We are also glad to see that children under the age of 15 are being tested and counseled for HIV at TB clinics, with over 1,200 cases of co-infection reported in 2021. The provision of IPT to children under five years of age who are household contacts of bacteriologically confirmed TB cases is another positive step, with 75% of estimated eligible children receiving the treatment in 2021. However, the huge range among regions in the percentage of IPT provision highlights the need for more consistent implementation of community activities, including contact investigations.

Sohicohe remains committed to working with the Ministry of Health and other stakeholders to further strengthen collaborative efforts in addressing TB and HIV in Tanzania. We believe that by continuing to prioritize these efforts, we can make significant progress toward ending these epidemics in our country.

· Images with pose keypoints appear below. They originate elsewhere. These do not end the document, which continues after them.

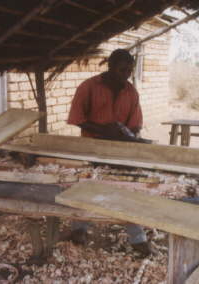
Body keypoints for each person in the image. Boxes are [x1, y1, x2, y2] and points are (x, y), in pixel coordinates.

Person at [67, 49, 156, 256]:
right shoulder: (89, 86)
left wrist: (129, 135)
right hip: (92, 148)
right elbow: (77, 118)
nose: (126, 74)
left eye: (129, 70)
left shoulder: (131, 92)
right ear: (110, 66)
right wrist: (104, 130)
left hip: (120, 150)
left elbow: (135, 125)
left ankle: (137, 238)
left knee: (124, 190)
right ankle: (79, 229)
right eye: (122, 69)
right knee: (87, 188)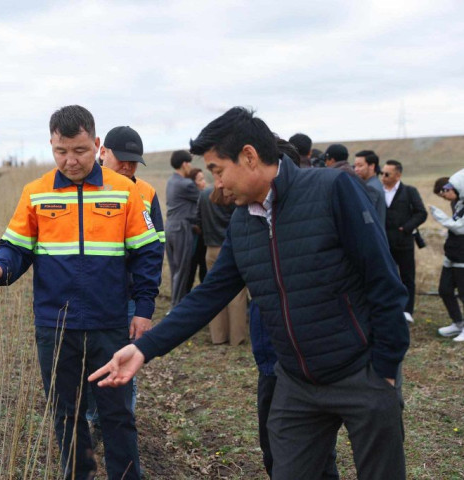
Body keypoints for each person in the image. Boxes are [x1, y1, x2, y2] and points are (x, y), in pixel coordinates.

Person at [90, 107, 410, 480]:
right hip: (297, 385)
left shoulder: (331, 190)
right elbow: (209, 294)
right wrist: (145, 348)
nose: (217, 184)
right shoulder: (243, 223)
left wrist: (385, 369)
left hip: (361, 372)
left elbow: (384, 279)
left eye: (218, 170)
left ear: (249, 156)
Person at [0, 105, 162, 480]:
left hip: (110, 321)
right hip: (55, 324)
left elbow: (147, 252)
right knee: (67, 413)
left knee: (116, 414)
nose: (70, 160)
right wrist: (1, 269)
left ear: (96, 145)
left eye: (79, 151)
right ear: (51, 145)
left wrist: (143, 306)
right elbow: (16, 248)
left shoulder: (125, 192)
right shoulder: (36, 193)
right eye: (61, 151)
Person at [86, 125, 165, 437]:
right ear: (103, 152)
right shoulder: (83, 187)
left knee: (125, 363)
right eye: (124, 160)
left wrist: (144, 307)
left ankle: (121, 423)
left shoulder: (146, 193)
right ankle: (94, 418)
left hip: (129, 298)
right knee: (91, 361)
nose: (129, 167)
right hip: (90, 297)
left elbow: (154, 249)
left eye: (135, 162)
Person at [196, 182, 247, 346]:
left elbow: (198, 220)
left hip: (211, 249)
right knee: (237, 294)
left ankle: (217, 336)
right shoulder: (233, 195)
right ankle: (236, 337)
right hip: (232, 249)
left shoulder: (204, 195)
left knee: (213, 290)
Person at [382, 159, 428, 323]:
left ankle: (407, 310)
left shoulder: (409, 191)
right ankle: (391, 307)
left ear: (397, 175)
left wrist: (406, 228)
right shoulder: (377, 191)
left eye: (387, 173)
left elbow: (421, 213)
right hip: (384, 243)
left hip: (404, 242)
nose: (383, 176)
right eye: (382, 172)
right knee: (387, 275)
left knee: (407, 277)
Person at [430, 170, 464, 341]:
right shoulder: (457, 204)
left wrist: (442, 219)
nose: (444, 194)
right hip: (452, 252)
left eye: (447, 190)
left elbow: (460, 228)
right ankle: (458, 323)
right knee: (445, 289)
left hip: (462, 255)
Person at [165, 150, 200, 306]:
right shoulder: (187, 184)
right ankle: (176, 307)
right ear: (185, 164)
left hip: (170, 227)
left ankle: (174, 305)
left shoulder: (171, 181)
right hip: (181, 228)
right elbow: (204, 198)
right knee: (182, 270)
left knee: (174, 270)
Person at [354, 150, 386, 226]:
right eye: (355, 166)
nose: (356, 169)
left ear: (371, 166)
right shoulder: (374, 183)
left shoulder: (370, 187)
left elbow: (367, 217)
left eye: (360, 166)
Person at [187, 167, 208, 287]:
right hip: (192, 242)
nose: (204, 182)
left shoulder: (205, 197)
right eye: (201, 179)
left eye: (204, 179)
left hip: (204, 241)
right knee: (190, 273)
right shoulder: (189, 200)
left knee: (204, 273)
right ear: (193, 182)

In addition to collaboration between the National TB and HIV/AIDS programs, it is also crucial to work with other stakeholders, such as research institutions like the National Institute for Medical Research (NIMR), to address the TB/HIV epidemic in Tanzania. NIMR plays a key role in research to improve the prevention, diagnosis, and treatment of TB and HIV/AIDS in the country.

 

Furthermore, efforts to address TB/HIV must also be tailored to specific regions and communities within Tanzania. In particular, the southern part of the country has a high burden of both TB and HIV/AIDS, and therefore, targeted interventions are needed to address the overlapping epidemics in this area. By working collaboratively with NIMR and focusing on specific regions, we can better understand the complex nature of the TB/HIV epidemic and develop more effective strategies to combat it.

 Approach 2023

One suitable approach for a community-based intervention would be participatory. This approach involves actively involving community members in the planning, implementation, and evaluation of the intervention.

The participatory approach recognizes that community members are experts on their own experiences and have valuable knowledge about their needs and challenges. Involving them in the intervention process ensures that the intervention is relevant and responsive to the specific needs and context of the community.

This approach can involve various activities such as community meetings, focus groups, community surveys, and community-based research. Through these activities, community members can provide input on the design of the intervention, identify priority areas for action, and collaborate with program staff to develop and implement solutions.

A participatory approach can also help build trust and buy-in from the community, which can improve the sustainability and long-term impact of the intervention. Community members who are involved in the intervention process are more likely to feel invested in the success of the program and may be more motivated to sustain the changes made.

 

A participatory approach to community-based intervention is a collaborative and empowering way to address health challenges and promote positive health outcomes in a community.- Dr. Andrew L.